> **Task**
What lines below include the string "empresa"? Pick them out and copy them.

== Exercise material

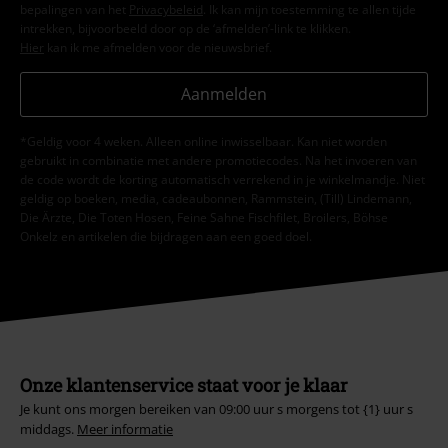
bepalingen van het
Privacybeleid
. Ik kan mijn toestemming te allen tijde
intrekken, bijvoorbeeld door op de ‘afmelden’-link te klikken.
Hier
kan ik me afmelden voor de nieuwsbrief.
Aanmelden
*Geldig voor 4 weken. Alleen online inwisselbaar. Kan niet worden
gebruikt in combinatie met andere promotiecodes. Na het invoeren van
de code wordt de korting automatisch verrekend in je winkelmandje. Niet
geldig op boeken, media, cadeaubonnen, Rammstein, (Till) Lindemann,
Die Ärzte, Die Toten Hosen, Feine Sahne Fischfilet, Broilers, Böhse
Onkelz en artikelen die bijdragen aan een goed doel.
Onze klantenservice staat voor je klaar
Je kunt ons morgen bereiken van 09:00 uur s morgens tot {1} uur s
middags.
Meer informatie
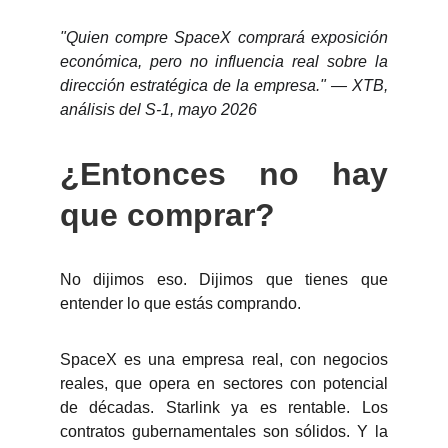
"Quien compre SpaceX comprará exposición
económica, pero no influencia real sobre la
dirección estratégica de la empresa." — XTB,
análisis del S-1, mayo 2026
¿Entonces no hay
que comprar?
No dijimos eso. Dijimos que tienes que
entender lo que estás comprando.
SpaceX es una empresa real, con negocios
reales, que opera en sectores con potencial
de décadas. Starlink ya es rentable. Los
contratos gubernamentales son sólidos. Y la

====
== Exercise material

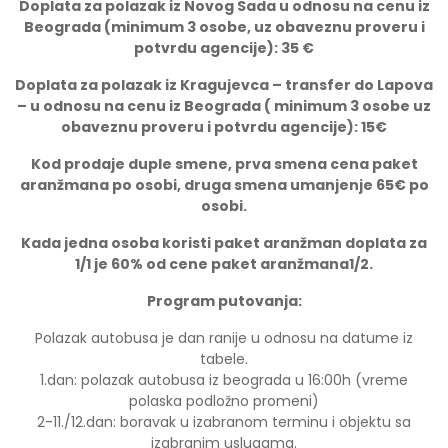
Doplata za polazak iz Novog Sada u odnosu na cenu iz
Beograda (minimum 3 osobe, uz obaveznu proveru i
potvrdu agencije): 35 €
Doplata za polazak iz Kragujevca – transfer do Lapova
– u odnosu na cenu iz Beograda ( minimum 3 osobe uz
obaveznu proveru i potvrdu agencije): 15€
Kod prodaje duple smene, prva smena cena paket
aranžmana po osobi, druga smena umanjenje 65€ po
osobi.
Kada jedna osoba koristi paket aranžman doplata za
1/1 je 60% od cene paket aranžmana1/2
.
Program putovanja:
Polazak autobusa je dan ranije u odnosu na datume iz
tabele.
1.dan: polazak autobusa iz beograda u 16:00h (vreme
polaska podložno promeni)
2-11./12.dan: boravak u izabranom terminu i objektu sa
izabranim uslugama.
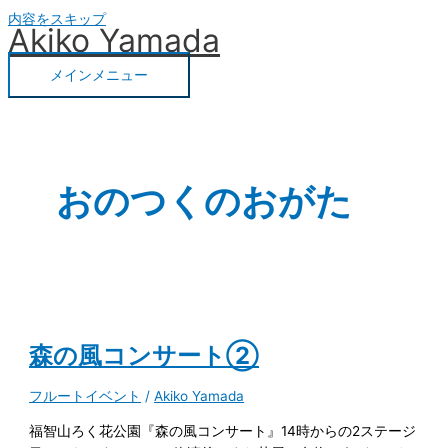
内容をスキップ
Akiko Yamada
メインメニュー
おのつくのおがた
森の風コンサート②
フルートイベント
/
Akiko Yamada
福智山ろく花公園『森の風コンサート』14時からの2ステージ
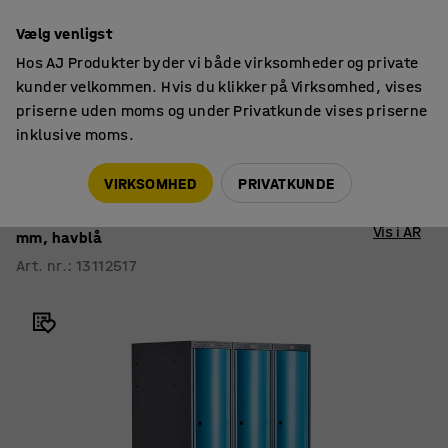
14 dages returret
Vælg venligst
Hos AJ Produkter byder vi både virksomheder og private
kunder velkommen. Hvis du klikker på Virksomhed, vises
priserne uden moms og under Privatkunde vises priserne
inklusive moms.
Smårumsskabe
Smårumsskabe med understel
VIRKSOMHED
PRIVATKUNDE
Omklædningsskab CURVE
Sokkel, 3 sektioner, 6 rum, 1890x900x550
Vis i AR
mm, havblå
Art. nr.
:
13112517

====
== Exercise material

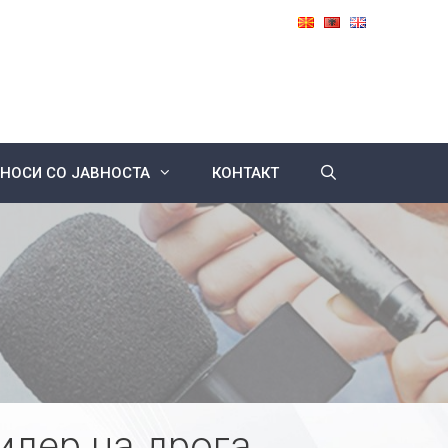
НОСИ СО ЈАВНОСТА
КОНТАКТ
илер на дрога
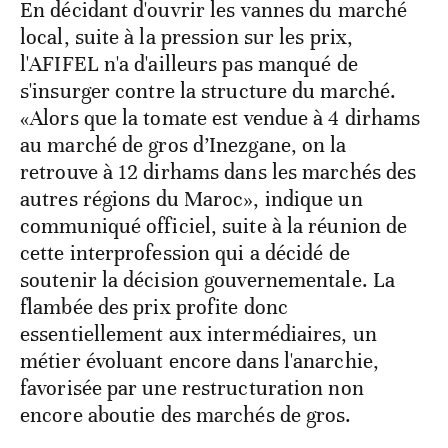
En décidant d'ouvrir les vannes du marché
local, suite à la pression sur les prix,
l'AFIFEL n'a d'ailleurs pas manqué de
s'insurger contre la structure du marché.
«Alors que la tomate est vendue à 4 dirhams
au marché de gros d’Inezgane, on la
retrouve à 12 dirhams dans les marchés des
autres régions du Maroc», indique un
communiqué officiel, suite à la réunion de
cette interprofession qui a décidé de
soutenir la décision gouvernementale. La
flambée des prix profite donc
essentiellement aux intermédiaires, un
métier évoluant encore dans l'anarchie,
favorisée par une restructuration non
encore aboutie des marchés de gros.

====

> **Result below**
dirección estratégica de la empresa." — XTB,
SpaceX es una empresa real, con negocios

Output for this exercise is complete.